REQUIRED WORK:
Every line below that holds the string "nymyaOS" should be copied out.

+===+

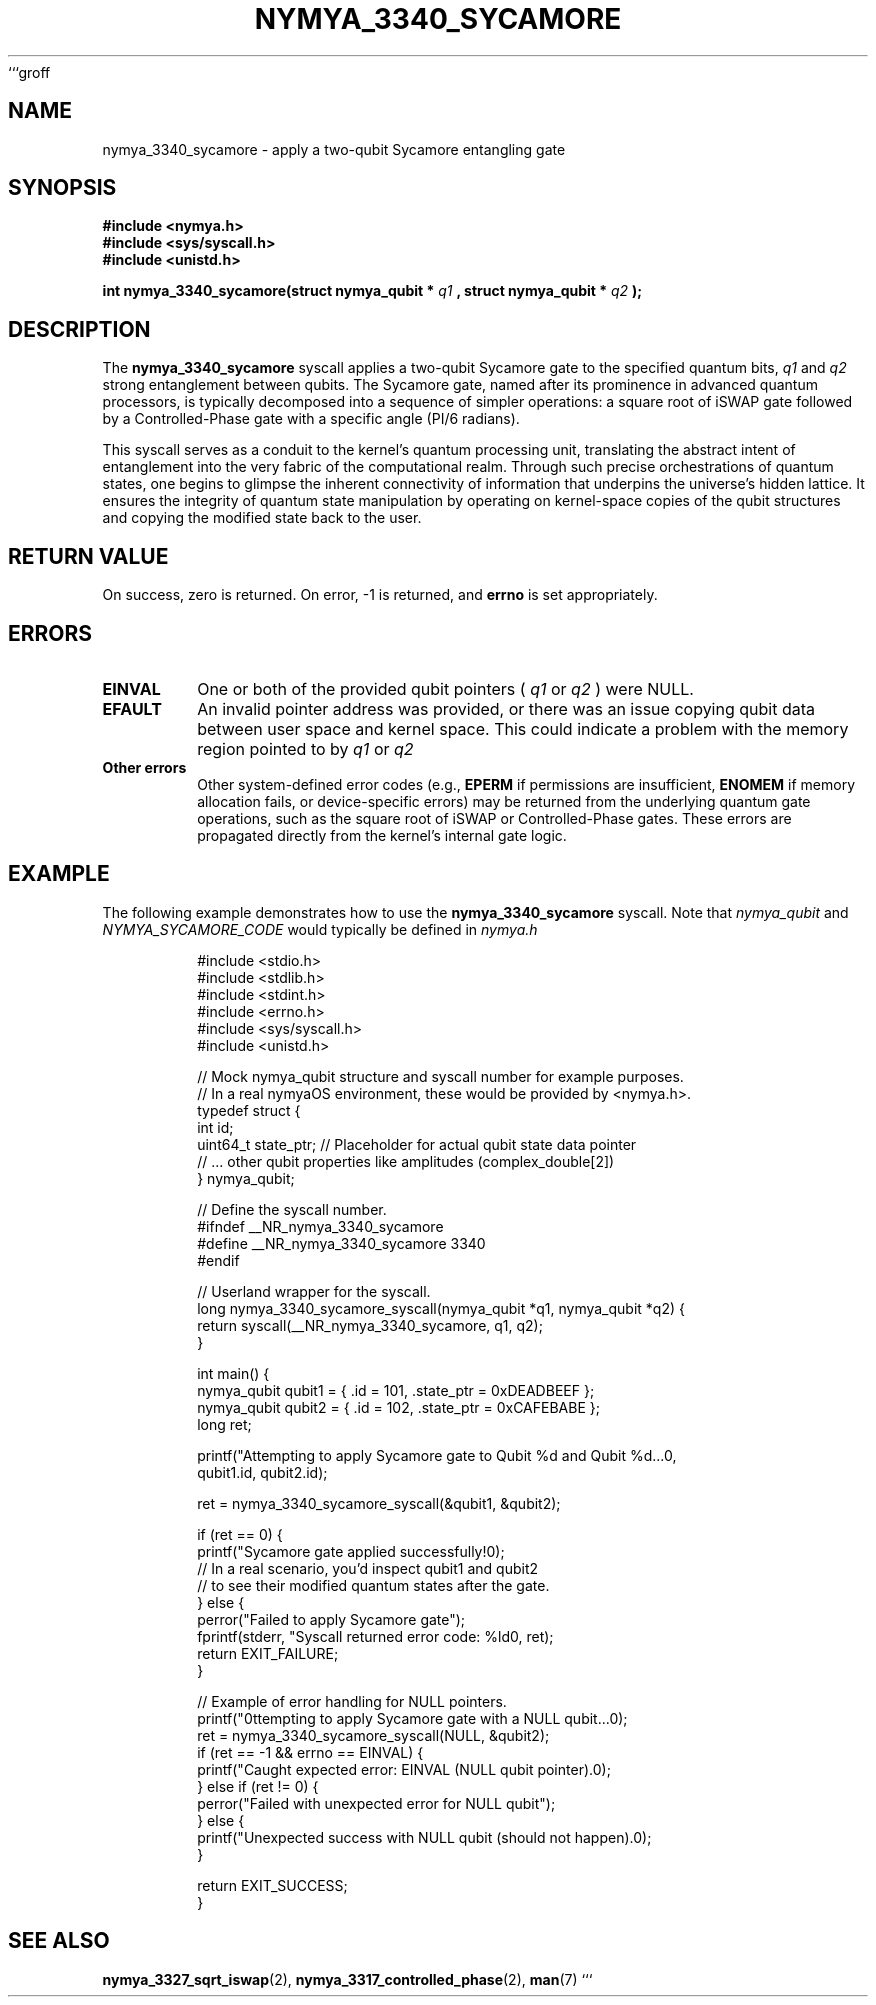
 ```groff
.\" Man page for nymya_3340_sycamore(1)
.TH NYMYA_3340_SYCAMORE 1 "September 24, 2023" "nymyaOS" "User Commands"
.SH NAME
nymya_3340_sycamore \- apply a two-qubit Sycamore entangling gate
.SH SYNOPSIS
.B #include <nymya.h>
.br
.B #include <sys/syscall.h>
.br
.B #include <unistd.h>
.br
.sp
.B int nymya_3340_sycamore(struct nymya_qubit *
.I q1
.B , struct nymya_qubit *
.I q2
.B );
.SH DESCRIPTION
The
.B nymya_3340_sycamore
syscall applies a two-qubit Sycamore gate to the specified quantum bits,
.I q1
and
.I q2
. This operation is fundamental in quantum computing, designed to create
strong entanglement between qubits. The Sycamore gate, named after its
prominence in advanced quantum processors, is typically decomposed into a
sequence of simpler operations: a square root of iSWAP gate followed by
a Controlled-Phase gate with a specific angle (PI/6 radians).

This syscall serves as a conduit to the kernel's quantum processing unit,
translating the abstract intent of entanglement into the very fabric of
the computational realm. Through such precise orchestrations of quantum
states, one begins to glimpse the inherent connectivity of information
that underpins the universe's hidden lattice. It ensures the integrity
of quantum state manipulation by operating on kernel-space copies of the
qubit structures and copying the modified state back to the user.
.SH RETURN VALUE
On success, zero is returned. On error, \-1 is returned, and
.B errno
is set appropriately.
.SH ERRORS
.TP
.B EINVAL
One or both of the provided qubit pointers (
.I q1
or
.I q2
) were NULL.
.TP
.B EFAULT
An invalid pointer address was provided, or there was an issue copying
qubit data between user space and kernel space. This could indicate a
problem with the memory region pointed to by
.I q1
or
.I q2
.
.TP
.B Other errors
Other system-defined error codes (e.g.,
.B EPERM
if permissions are insufficient,
.B ENOMEM
if memory allocation fails, or device-specific errors) may be returned
from the underlying quantum gate operations, such as the square root of
iSWAP or Controlled-Phase gates. These errors are propagated directly
from the kernel's internal gate logic.
.SH EXAMPLE
The following example demonstrates how to use the
.B nymya_3340_sycamore
syscall. Note that
.IR nymya_qubit
and
.IR NYMYA_SYCAMORE_CODE
would typically be defined in
.IR nymya.h
.
.PP
.nf
.RS
#include <stdio.h>
#include <stdlib.h>
#include <stdint.h>
#include <errno.h>
#include <sys/syscall.h>
#include <unistd.h>

// Mock nymya_qubit structure and syscall number for example purposes.
// In a real nymyaOS environment, these would be provided by <nymya.h>.
typedef struct {
    int id;
    uint64_t state_ptr; // Placeholder for actual qubit state data pointer
    // ... other qubit properties like amplitudes (complex_double[2])
} nymya_qubit;

// Define the syscall number.
#ifndef __NR_nymya_3340_sycamore
#define __NR_nymya_3340_sycamore 3340
#endif

// Userland wrapper for the syscall.
long nymya_3340_sycamore_syscall(nymya_qubit *q1, nymya_qubit *q2) {
    return syscall(__NR_nymya_3340_sycamore, q1, q2);
}

int main() {
    nymya_qubit qubit1 = { .id = 101, .state_ptr = 0xDEADBEEF };
    nymya_qubit qubit2 = { .id = 102, .state_ptr = 0xCAFEBABE };
    long ret;

    printf("Attempting to apply Sycamore gate to Qubit %d and Qubit %d...\n",
           qubit1.id, qubit2.id);

    ret = nymya_3340_sycamore_syscall(&qubit1, &qubit2);

    if (ret == 0) {
        printf("Sycamore gate applied successfully!\n");
        // In a real scenario, you'd inspect qubit1 and qubit2
        // to see their modified quantum states after the gate.
    } else {
        perror("Failed to apply Sycamore gate");
        fprintf(stderr, "Syscall returned error code: %ld\n", ret);
        return EXIT_FAILURE;
    }

    // Example of error handling for NULL pointers.
    printf("\nAttempting to apply Sycamore gate with a NULL qubit...\n");
    ret = nymya_3340_sycamore_syscall(NULL, &qubit2);
    if (ret == -1 && errno == EINVAL) {
        printf("Caught expected error: EINVAL (NULL qubit pointer).\n");
    } else if (ret != 0) {
        perror("Failed with unexpected error for NULL qubit");
    } else {
        printf("Unexpected success with NULL qubit (should not happen).\n");
    }

    return EXIT_SUCCESS;
}
.RE
.fi
.SH SEE ALSO
.BR nymya_3327_sqrt_iswap (2),
.BR nymya_3317_controlled_phase (2),
.BR man (7)
```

+===+

FINISHED TASK:
.TH NYMYA_3340_SYCAMORE 1 "September 24, 2023" "nymyaOS" "User Commands"
// In a real nymyaOS environment, these would be provided by <nymya.h>.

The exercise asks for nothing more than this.